Portfolio optimization based on downside risk: a mean-semivariance efficient frontier from Dow Jones blue chips

Abstract

To create efficient funds appealing to a sector of bank clients, the objective of minimizing downside risk is relevant to managers of funds offered by the banks. In this paper, a case focusing on this objective is developed. More precisely, the scope and purpose of the paper is to apply the mean-semivariance efficient frontier model, which is a recent approach to portfolio selection of stocks when the investor is especially interested in the constrained minimization of downside risk measured by the portfolio semivariance. Concerning the opportunity set and observation period, the mean-semivariance efficient frontier model is applied to an actual case of portfolio choice from Dow Jones stocks with daily prices observed over the period 2005–2009. From these daily prices, time series of returns (capital gains weekly computed) are obtained as a piece of basic information. Diversification constraints are established so that each portfolio weight cannot exceed 5 per cent. The results show significant differences between the portfolios obtained by mean-semivariance efficient frontier model and those portfolios of equal expected returns obtained by classical Markowitz mean-variance efficient frontier model. Precise comparisons between them are made, leading to the conclusion that the results are consistent with the objective of reflecting downside risk.

1 Introduction

Generally, the banks manage collections of funds available to their clients as potential buy-and-hold investors. Each client is invited by the bank to invest in either an available fund or in a portfolio of funds. This should be designed as a lifelong investment appealing to the bank client’s preferences for risk and returns. A sector of these potential investors is more concerned about downside risk than about other risk measures which are less intuitive to bank clients. Then, the bank should create and offer funds oriented to downside risk minimization. On the other hand, the bank managers and executives should advise their clients about it. In addition to bank managers who take responsibility for mutual funds and pension funds, there are potential users of our research such as financial consultants who advise their clients about their investments. The results from this paper are understandable to bank managers whatever their ability to handle the mathematical aspects of the method. These managers are able to use practical information from the proposed method in order to build their own funds minimizing downside risk.

Hence, we here deal with an actual case of portfolio choice to demonstrate how downside risk can be converted into the bank manager’s objective for the purpose of designing funds satisfying the above described sector of investors. This problem is solved by the mean-semivariance efficient frontier model (E-SV; Ballestero 2005), whose results will be compared to those from the classical mean-variance efficient frontier model (E-V). Using E-SV instead of E-V is justified when downside risk is a clearer and more interesting notion of risk than the variance of returns. While variance measures up and down movements, semivariance (below the mean value) measures movements of returns below the mean.

++++

> PROBLEM TO WORK ON
Can you extract, word for word, the stretch of the downside-risk portfolio text from "Hence, we here" through "below the mean."?

> EXTRACTED INFORMATION

++++

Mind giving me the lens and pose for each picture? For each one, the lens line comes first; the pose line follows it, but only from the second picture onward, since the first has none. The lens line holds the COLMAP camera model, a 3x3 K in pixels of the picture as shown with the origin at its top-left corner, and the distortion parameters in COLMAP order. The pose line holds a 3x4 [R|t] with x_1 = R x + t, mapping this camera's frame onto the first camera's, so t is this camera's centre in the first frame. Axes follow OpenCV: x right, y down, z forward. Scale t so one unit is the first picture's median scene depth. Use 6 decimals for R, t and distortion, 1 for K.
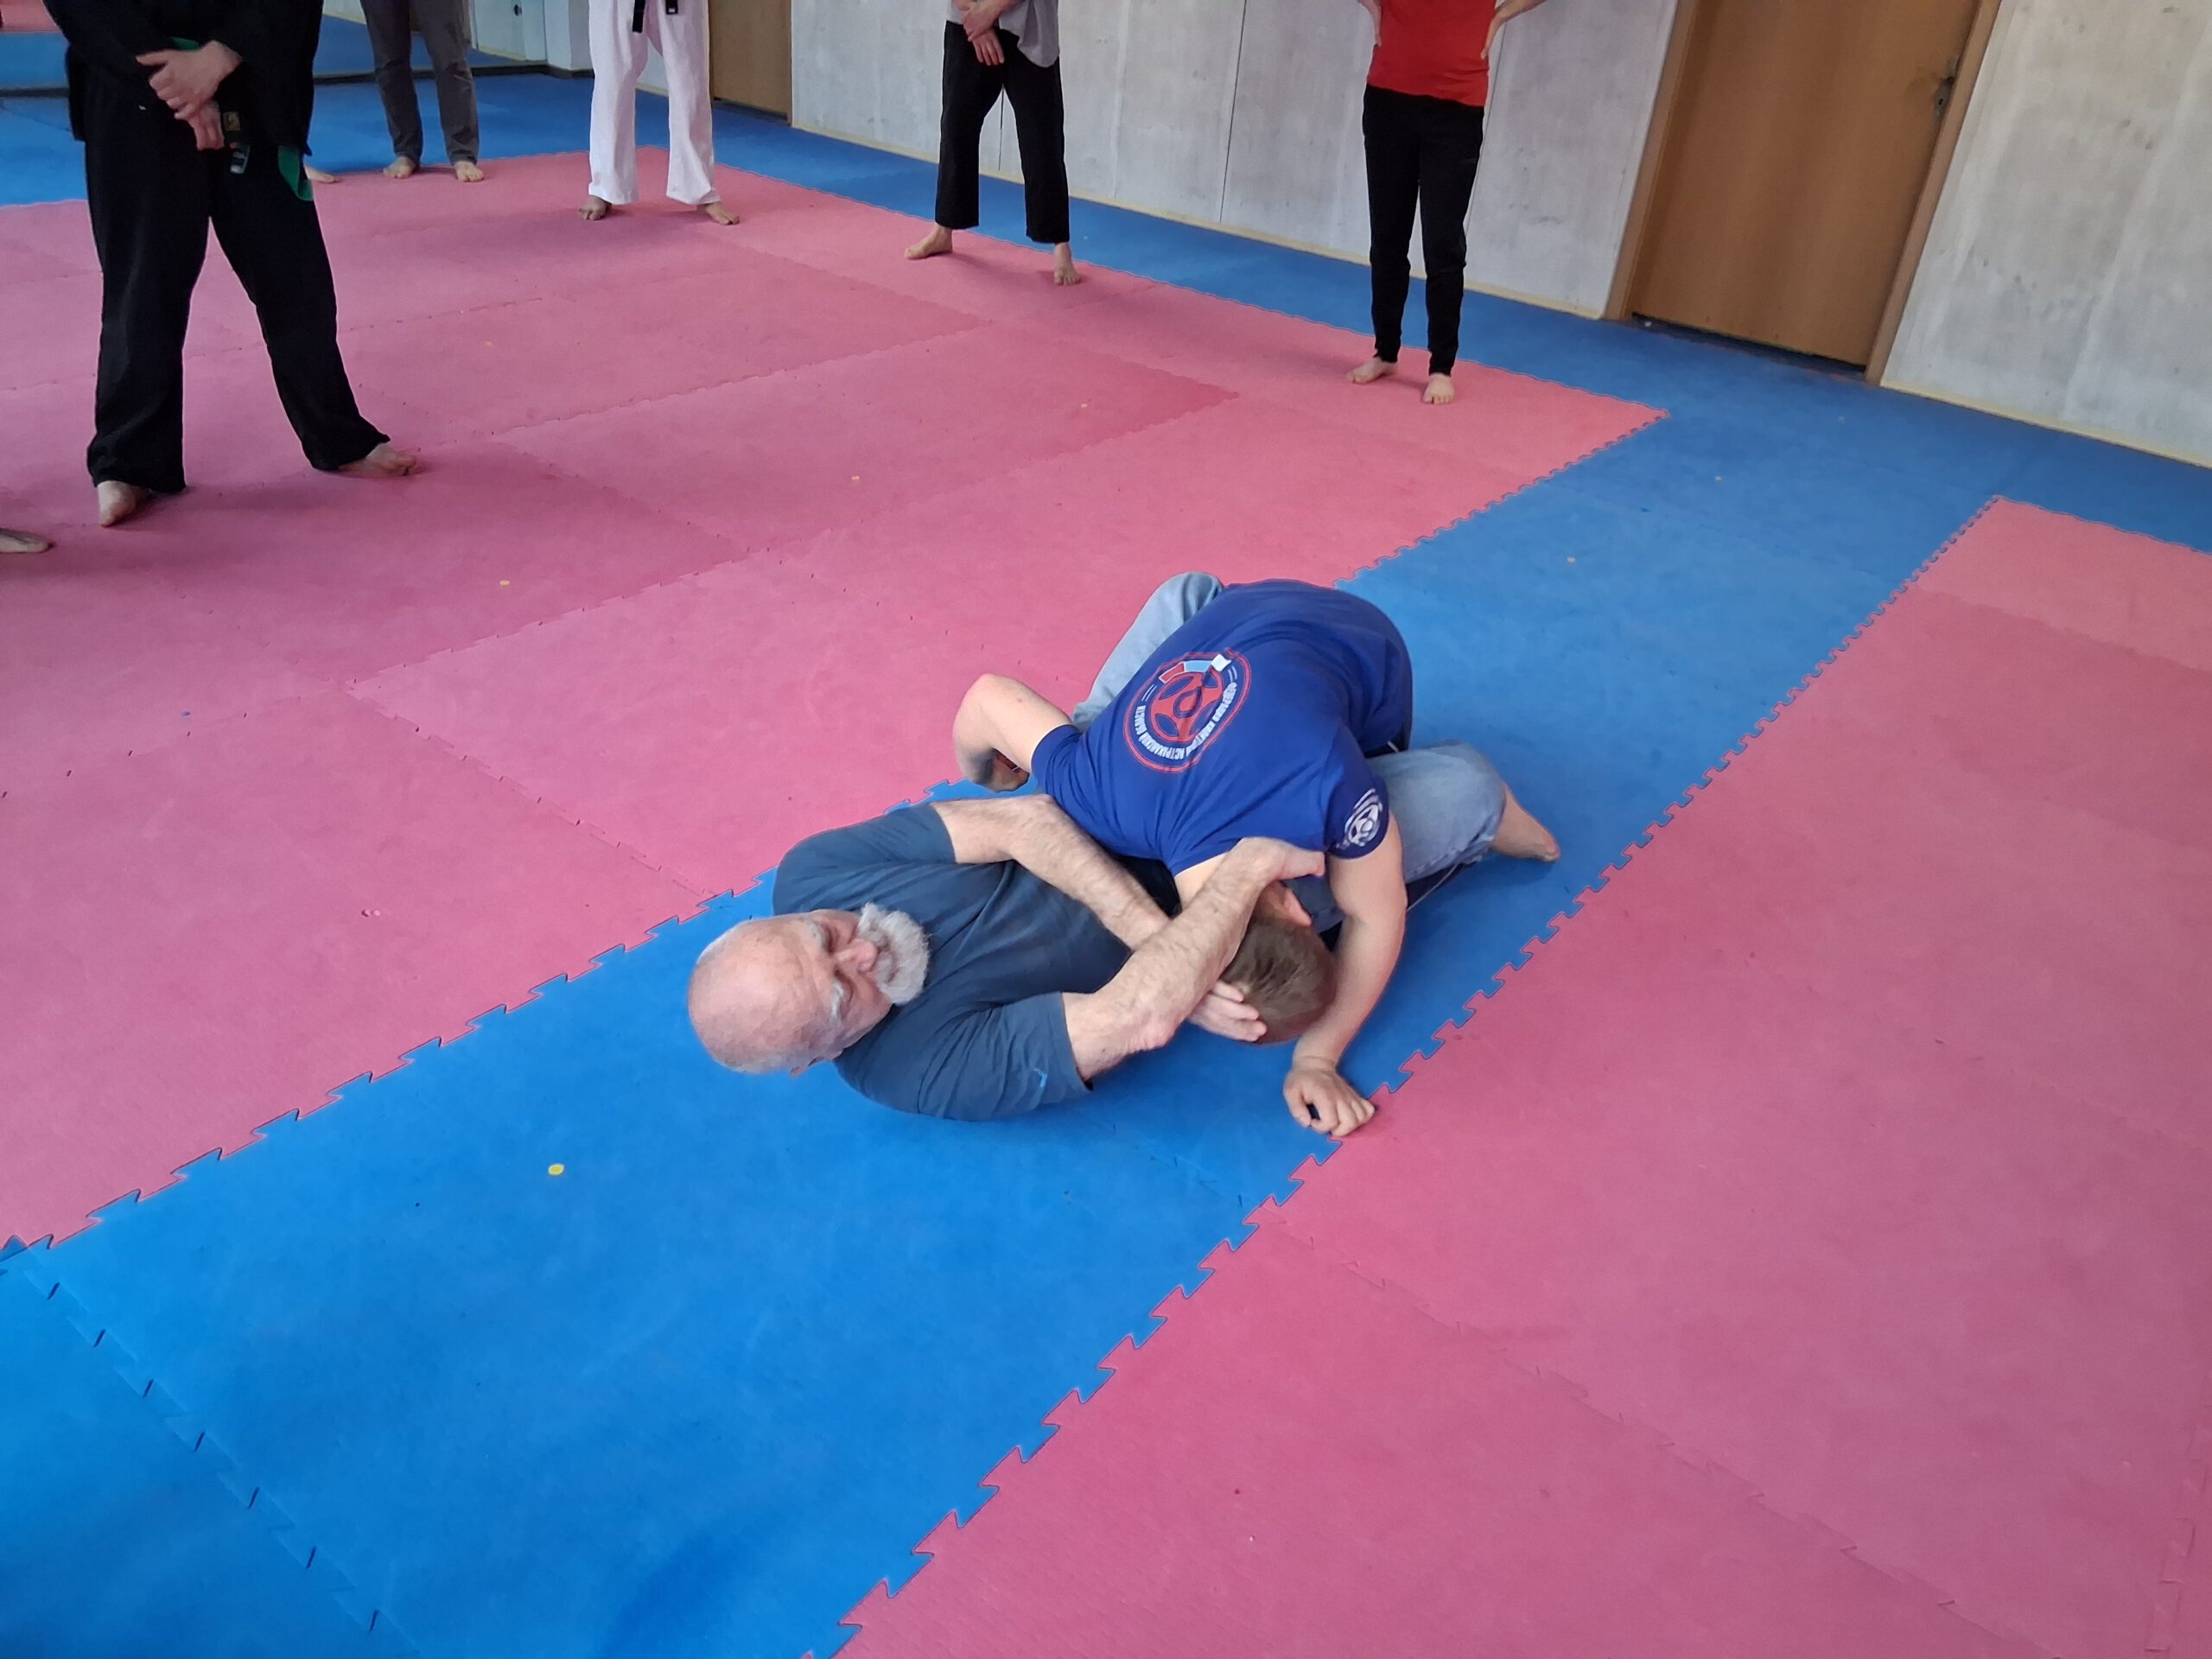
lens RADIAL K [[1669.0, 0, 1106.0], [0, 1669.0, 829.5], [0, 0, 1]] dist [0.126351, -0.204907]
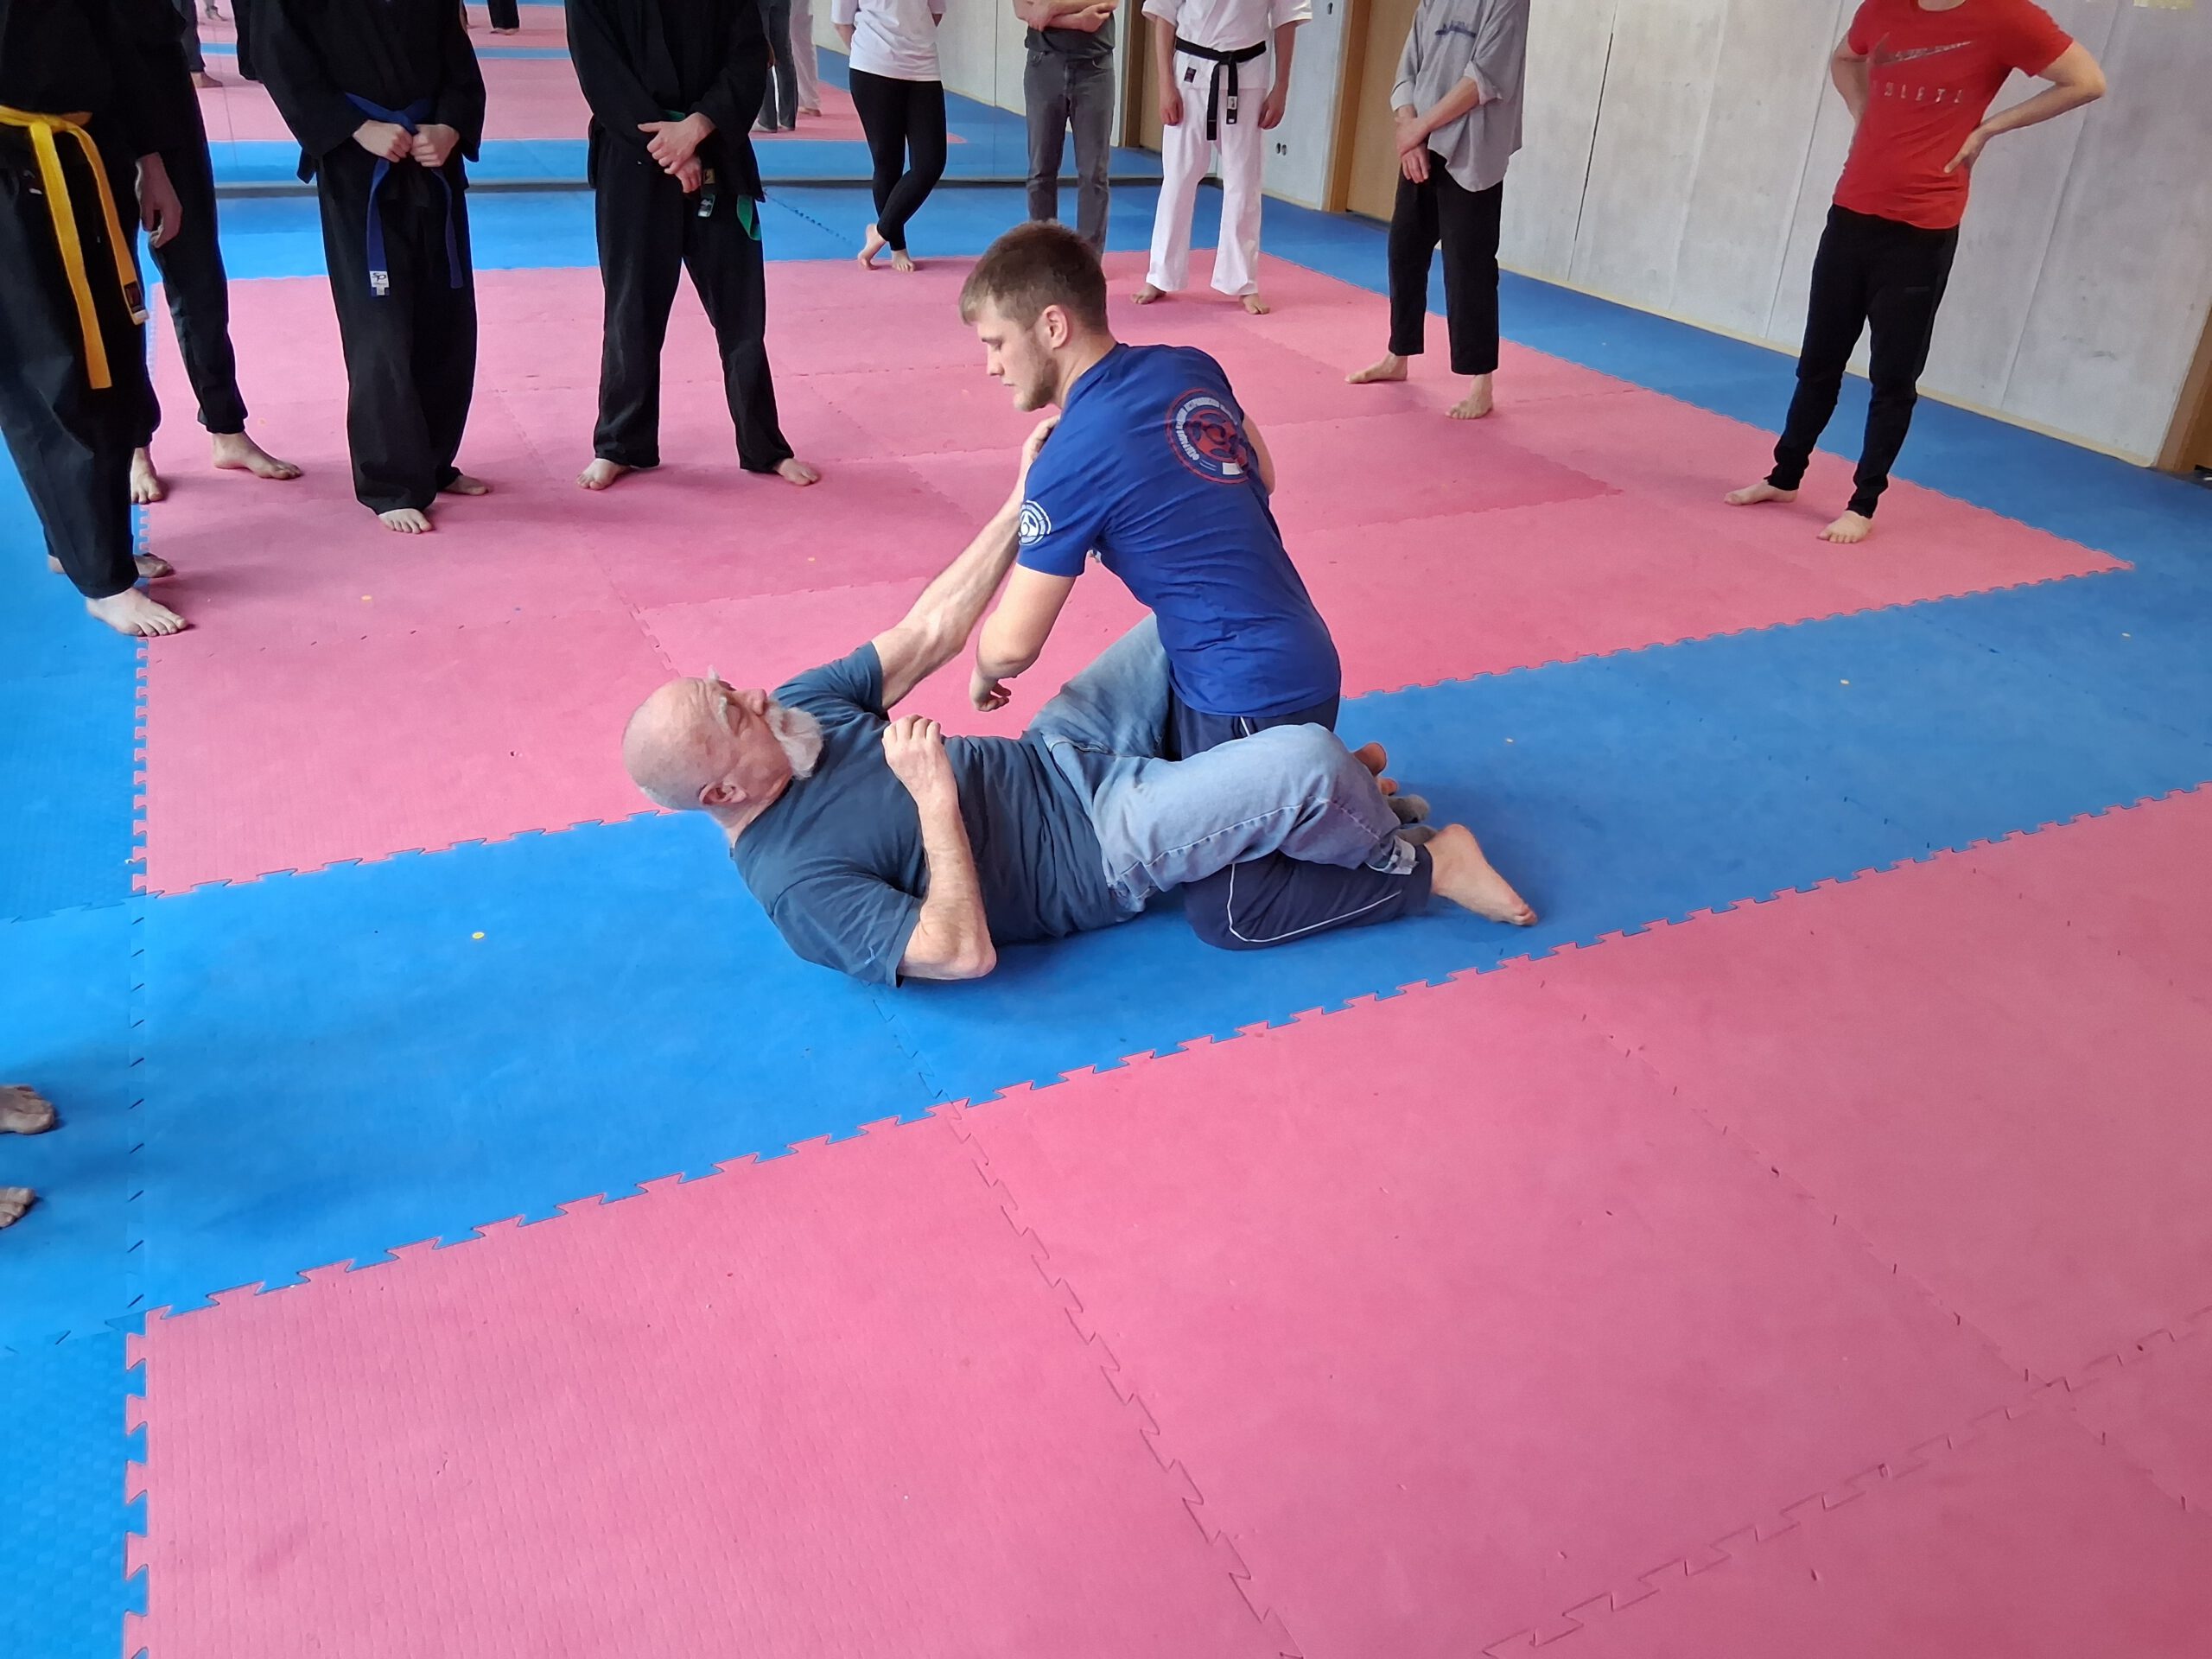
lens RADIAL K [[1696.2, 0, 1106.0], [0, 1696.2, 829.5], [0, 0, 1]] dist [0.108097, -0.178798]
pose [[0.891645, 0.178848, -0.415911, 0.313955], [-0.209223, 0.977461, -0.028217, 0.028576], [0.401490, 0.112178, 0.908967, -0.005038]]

++++

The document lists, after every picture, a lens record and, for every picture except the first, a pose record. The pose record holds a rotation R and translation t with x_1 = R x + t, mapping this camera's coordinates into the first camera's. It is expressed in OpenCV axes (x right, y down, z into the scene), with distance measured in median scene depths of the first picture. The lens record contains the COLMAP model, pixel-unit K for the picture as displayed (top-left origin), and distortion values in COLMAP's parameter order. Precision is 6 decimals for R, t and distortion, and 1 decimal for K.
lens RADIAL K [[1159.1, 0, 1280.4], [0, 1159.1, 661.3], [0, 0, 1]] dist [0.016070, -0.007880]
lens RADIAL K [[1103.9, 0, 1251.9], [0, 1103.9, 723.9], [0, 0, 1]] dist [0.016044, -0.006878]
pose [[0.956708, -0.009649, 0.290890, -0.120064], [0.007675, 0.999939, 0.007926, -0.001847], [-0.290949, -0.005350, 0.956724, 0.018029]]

++++

> RESPONSE TO THIS EXERCISE
Hence, we here deal with an actual case of portfolio choice to demonstrate how downside risk can be converted into the bank manager’s objective for the purpose of designing funds satisfying the above described sector of investors. This problem is solved by the mean-semivariance efficient frontier model (E-SV; Ballestero 2005), whose results will be compared to those from the classical mean-variance efficient frontier model (E-V). Using E-SV instead of E-V is justified when downside risk is a clearer and more interesting notion of risk than the variance of returns. While variance measures up and down movements, semivariance (below the mean value) measures movements of returns below the mean.